* What to work on *
A: Reproduce word for word the part of the blog entry on purpose between "Monday 16 January" and "Tank of gas.", inclusive.
B: In the blog entry on purpose, when are the Uni offers due to arrive?
C: Continue the blog entry on purpose from its last sentence.

Passage to read: Begin

Monday 16 January 2012

Purpose

Purpose,
It's that little flame,
That lights a fire
Under your ass.
Purpose,
It keeps you going strong,
Like a car with a full
Tank of gas.

Ive kinda just realised what is holding me back. Why I am soo incredibly unmotivated, and why I have just been lying around the house! I am lacking purpose.
I feel that the past few weeks have been a total waste! I even have the feeling that the week to come will be the same! What is wrong with me! I need to get into action! I need to start exercising again. I need to start singing again Yesterday was the first time in months that I have sung!...I need to start getting my act together and looking for a new Price Charming! What is this?! Im lonely. Im sick of organising everything, it kinda feels like if I want to see a friend, I always have to organise it! Why cant people ask me to do things? It makes me feel like my relationship with my friends isnt a two way street. Im just sulking. And im sick of waiting. Im STILL waiting for my Uni offers, they come in a few days. I want to live! I need a purpose!

Passage to read: End
Extracted material: Begin

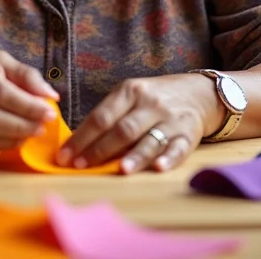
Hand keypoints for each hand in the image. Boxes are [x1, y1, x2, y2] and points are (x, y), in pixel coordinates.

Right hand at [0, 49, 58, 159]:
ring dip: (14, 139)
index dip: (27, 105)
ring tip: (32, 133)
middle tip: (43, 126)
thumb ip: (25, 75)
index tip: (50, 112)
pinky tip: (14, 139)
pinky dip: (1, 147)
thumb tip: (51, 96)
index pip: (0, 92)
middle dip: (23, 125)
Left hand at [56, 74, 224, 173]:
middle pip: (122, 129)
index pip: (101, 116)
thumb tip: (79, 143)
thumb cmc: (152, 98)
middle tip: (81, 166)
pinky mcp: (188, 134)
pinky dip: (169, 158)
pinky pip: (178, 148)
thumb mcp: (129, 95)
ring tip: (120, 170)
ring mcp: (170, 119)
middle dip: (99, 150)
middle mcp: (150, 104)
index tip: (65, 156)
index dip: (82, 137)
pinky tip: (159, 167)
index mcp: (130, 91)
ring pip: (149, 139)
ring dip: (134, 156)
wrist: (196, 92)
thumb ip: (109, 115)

Extracted material: End
Extracted material: Begin

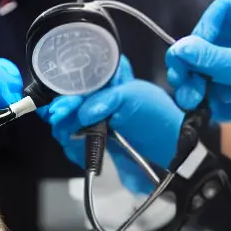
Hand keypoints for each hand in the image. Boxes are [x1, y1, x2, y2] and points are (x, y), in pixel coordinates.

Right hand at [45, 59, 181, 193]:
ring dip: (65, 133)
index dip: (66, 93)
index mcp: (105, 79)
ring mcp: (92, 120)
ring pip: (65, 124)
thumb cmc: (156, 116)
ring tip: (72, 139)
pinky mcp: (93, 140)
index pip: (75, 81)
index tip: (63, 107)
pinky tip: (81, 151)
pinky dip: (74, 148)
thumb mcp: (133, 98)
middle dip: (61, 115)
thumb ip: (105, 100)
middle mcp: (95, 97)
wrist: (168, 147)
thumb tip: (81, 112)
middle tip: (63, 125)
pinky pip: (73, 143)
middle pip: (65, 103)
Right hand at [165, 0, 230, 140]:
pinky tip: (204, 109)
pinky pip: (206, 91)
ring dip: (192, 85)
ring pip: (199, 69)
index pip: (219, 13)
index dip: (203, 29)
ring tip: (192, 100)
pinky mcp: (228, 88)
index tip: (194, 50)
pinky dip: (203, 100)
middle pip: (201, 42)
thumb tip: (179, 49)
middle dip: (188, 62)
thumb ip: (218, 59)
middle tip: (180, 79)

Extracted material: End

* Responses per task *
A:
Monday 16 January 2012

Purpose

Purpose,
It's that little flame,
That lights a fire
Under your ass.
Purpose,
It keeps you going strong,
Like a car with a full
Tank of gas.

B: In a few days.

C:
Last year my purpose was to do the best possible audition for my performing arts uni. Well I did that, sure it wasnt enough, but I never expected to get in last year. I need more this year. I need something to push me. To make me get in the pool each day, to make me sing each day, to make me get out of the house! haha. I can tell you now, I havent been out of the house all day. Some people may say that it sounds like a nice restful day, but ive rested enough, ive rested for the past month!
Im also a little jealous. Remember 'Hot Jazz Singer'? Yes, the rude one. Well, he has just got together with one of my dancer friends. I dont know if im jealous of the people, or just the fact that they are in a relationship. My dancer friend, who is amazing, and he is going to go a very long way, and I kinda almost had a thing. haha, sounds stupid, but he was slowly getting past my shyness. Actually, they are one amazing performing arts couple haha, that is soo depressing. For me I mean, haha.
Ahh well! I guess I just have to try harder. But its already soo hard to find someone!
Purpose! I need purpose! I need inspiration and a pull in the right direction.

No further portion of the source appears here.